──────── Record extracts
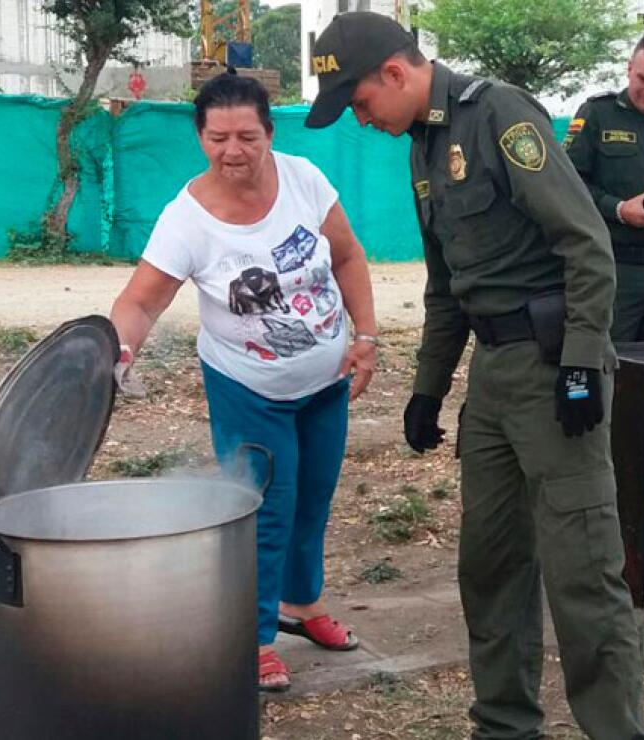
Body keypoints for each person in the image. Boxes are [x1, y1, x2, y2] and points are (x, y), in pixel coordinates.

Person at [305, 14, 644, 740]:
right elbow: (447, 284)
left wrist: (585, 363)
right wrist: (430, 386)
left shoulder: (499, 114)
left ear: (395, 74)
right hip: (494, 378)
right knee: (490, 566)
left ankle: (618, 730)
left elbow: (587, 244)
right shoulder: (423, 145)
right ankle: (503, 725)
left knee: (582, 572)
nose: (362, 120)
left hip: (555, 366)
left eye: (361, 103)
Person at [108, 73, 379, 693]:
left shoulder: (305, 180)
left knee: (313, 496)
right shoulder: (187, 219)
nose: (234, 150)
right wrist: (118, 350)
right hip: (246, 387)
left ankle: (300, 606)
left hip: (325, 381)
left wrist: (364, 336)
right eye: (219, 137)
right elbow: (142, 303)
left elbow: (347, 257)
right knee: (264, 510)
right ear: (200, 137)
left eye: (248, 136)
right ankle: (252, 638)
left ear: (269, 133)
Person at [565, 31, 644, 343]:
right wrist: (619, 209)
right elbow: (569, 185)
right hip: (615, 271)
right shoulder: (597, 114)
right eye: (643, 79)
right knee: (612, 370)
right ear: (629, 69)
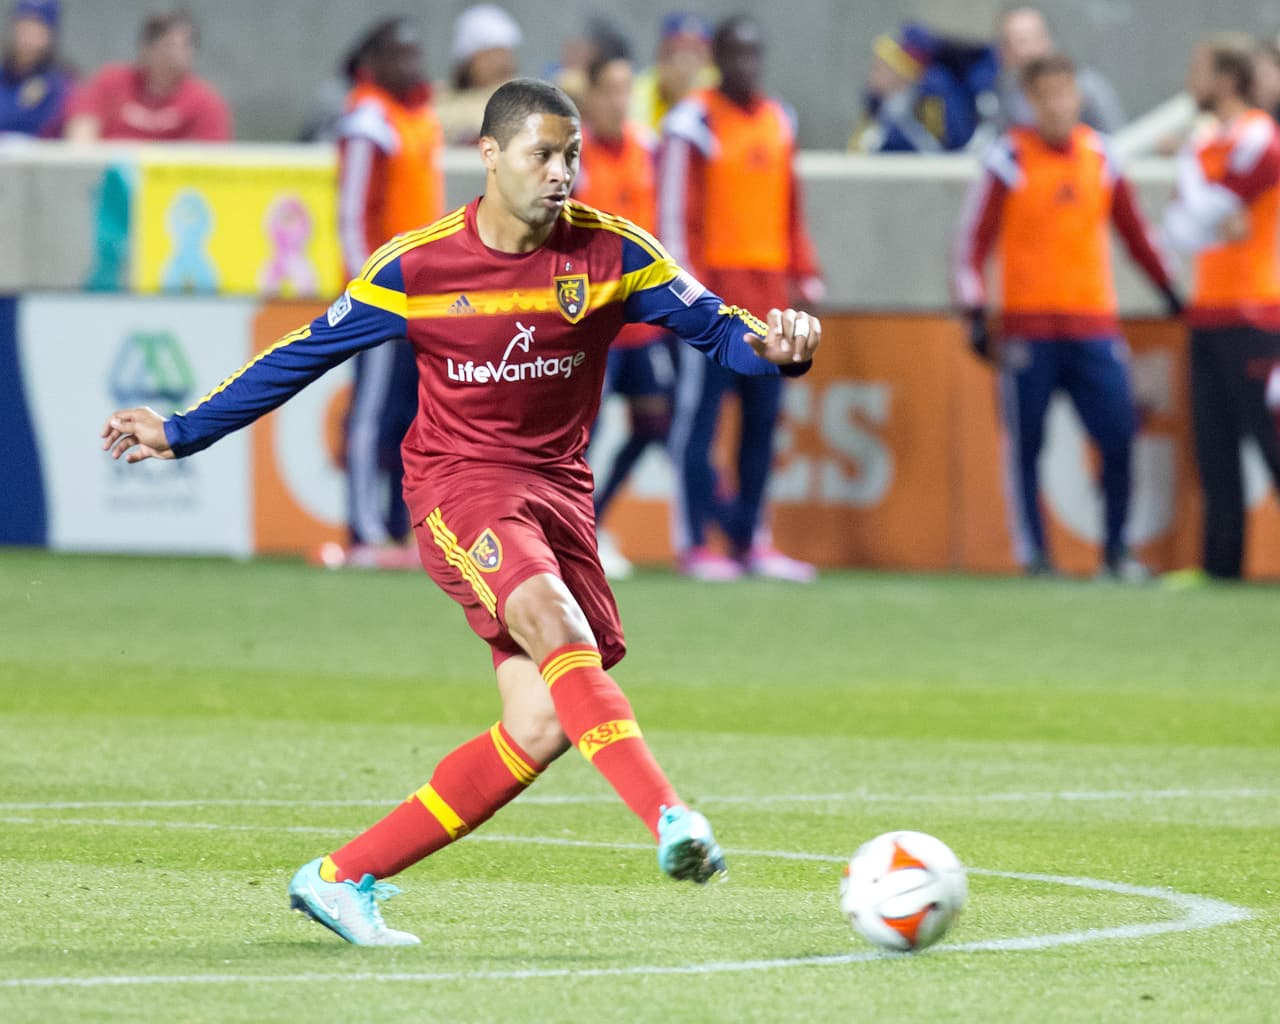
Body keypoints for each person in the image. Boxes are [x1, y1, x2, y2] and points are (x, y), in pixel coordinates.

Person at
────────────────
──────── Record extracts
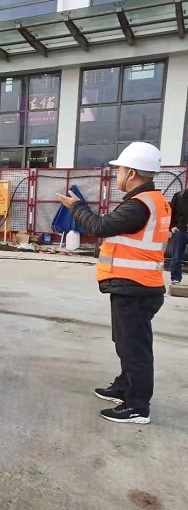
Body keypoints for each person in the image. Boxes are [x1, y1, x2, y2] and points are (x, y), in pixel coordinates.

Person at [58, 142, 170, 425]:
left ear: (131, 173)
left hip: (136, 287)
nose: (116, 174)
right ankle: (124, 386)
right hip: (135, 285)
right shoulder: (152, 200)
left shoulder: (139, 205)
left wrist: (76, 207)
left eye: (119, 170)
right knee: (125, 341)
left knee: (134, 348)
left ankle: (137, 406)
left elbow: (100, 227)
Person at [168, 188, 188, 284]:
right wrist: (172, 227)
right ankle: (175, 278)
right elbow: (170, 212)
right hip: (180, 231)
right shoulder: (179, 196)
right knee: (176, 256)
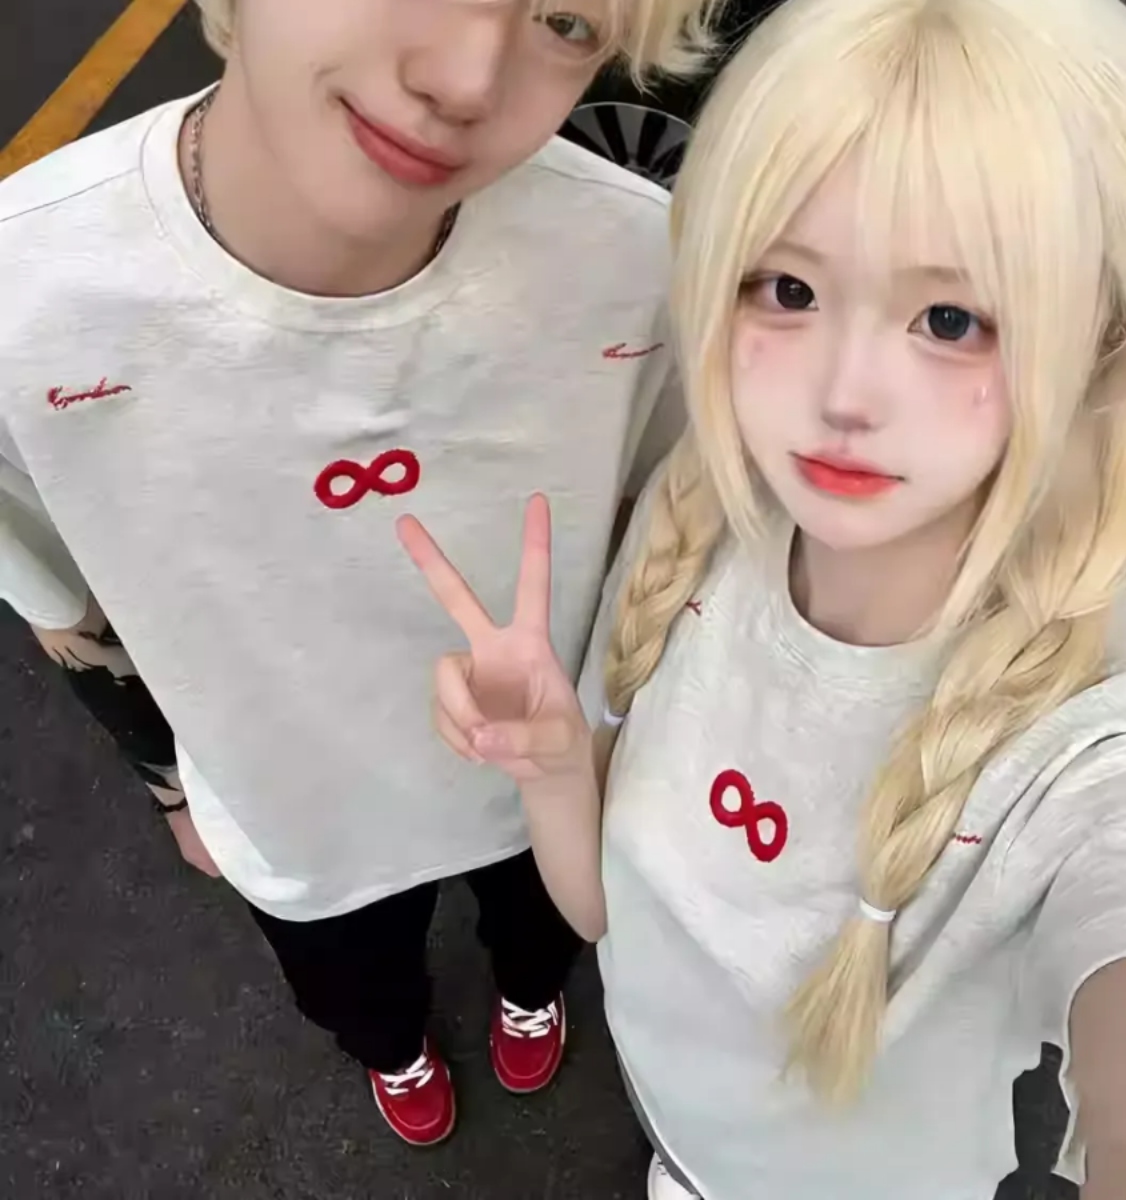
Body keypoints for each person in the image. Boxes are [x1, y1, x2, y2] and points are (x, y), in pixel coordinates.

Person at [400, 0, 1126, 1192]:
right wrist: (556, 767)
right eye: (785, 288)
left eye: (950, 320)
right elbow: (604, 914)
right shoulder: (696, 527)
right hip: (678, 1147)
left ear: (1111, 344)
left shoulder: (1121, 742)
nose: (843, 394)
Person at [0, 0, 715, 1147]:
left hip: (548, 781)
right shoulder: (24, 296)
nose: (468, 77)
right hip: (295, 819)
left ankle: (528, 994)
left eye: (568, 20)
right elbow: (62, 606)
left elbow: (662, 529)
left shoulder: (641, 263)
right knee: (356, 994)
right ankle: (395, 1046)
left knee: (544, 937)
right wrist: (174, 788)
────────────────
What you need to do
Copy the lines above between the one holding "left eye: (119, 170)" and the one holding "right wrist: (174, 788)", inclusive. Drop the pictures.

Task output
left eye: (119, 170)
right knee: (125, 341)
left knee: (134, 348)
left ankle: (137, 406)
left elbow: (100, 227)
Person at [168, 188, 188, 284]:
right wrist: (172, 227)
right ankle: (175, 278)
right elbow: (170, 212)
right hip: (180, 231)
right shoulder: (179, 196)
right knee: (176, 256)
Body keypoints for each person in the image. Boxes are [x1, y1, x2, y2] and points are (x, y), in pixel coordinates.

Person at [400, 0, 1126, 1192]:
right wrist: (556, 767)
right eye: (785, 288)
left eye: (950, 320)
right elbow: (604, 914)
right shoulder: (696, 527)
right hip: (678, 1147)
left ear: (1111, 344)
left shoulder: (1121, 742)
nose: (843, 394)
Person at [0, 0, 715, 1147]:
left hip: (548, 781)
right shoulder: (24, 296)
nose: (468, 77)
right hip: (295, 819)
left ankle: (528, 994)
left eye: (568, 20)
right elbow: (62, 606)
left elbow: (662, 529)
left shoulder: (641, 263)
right knee: (356, 994)
right ankle: (395, 1046)
left knee: (544, 937)
right wrist: (174, 788)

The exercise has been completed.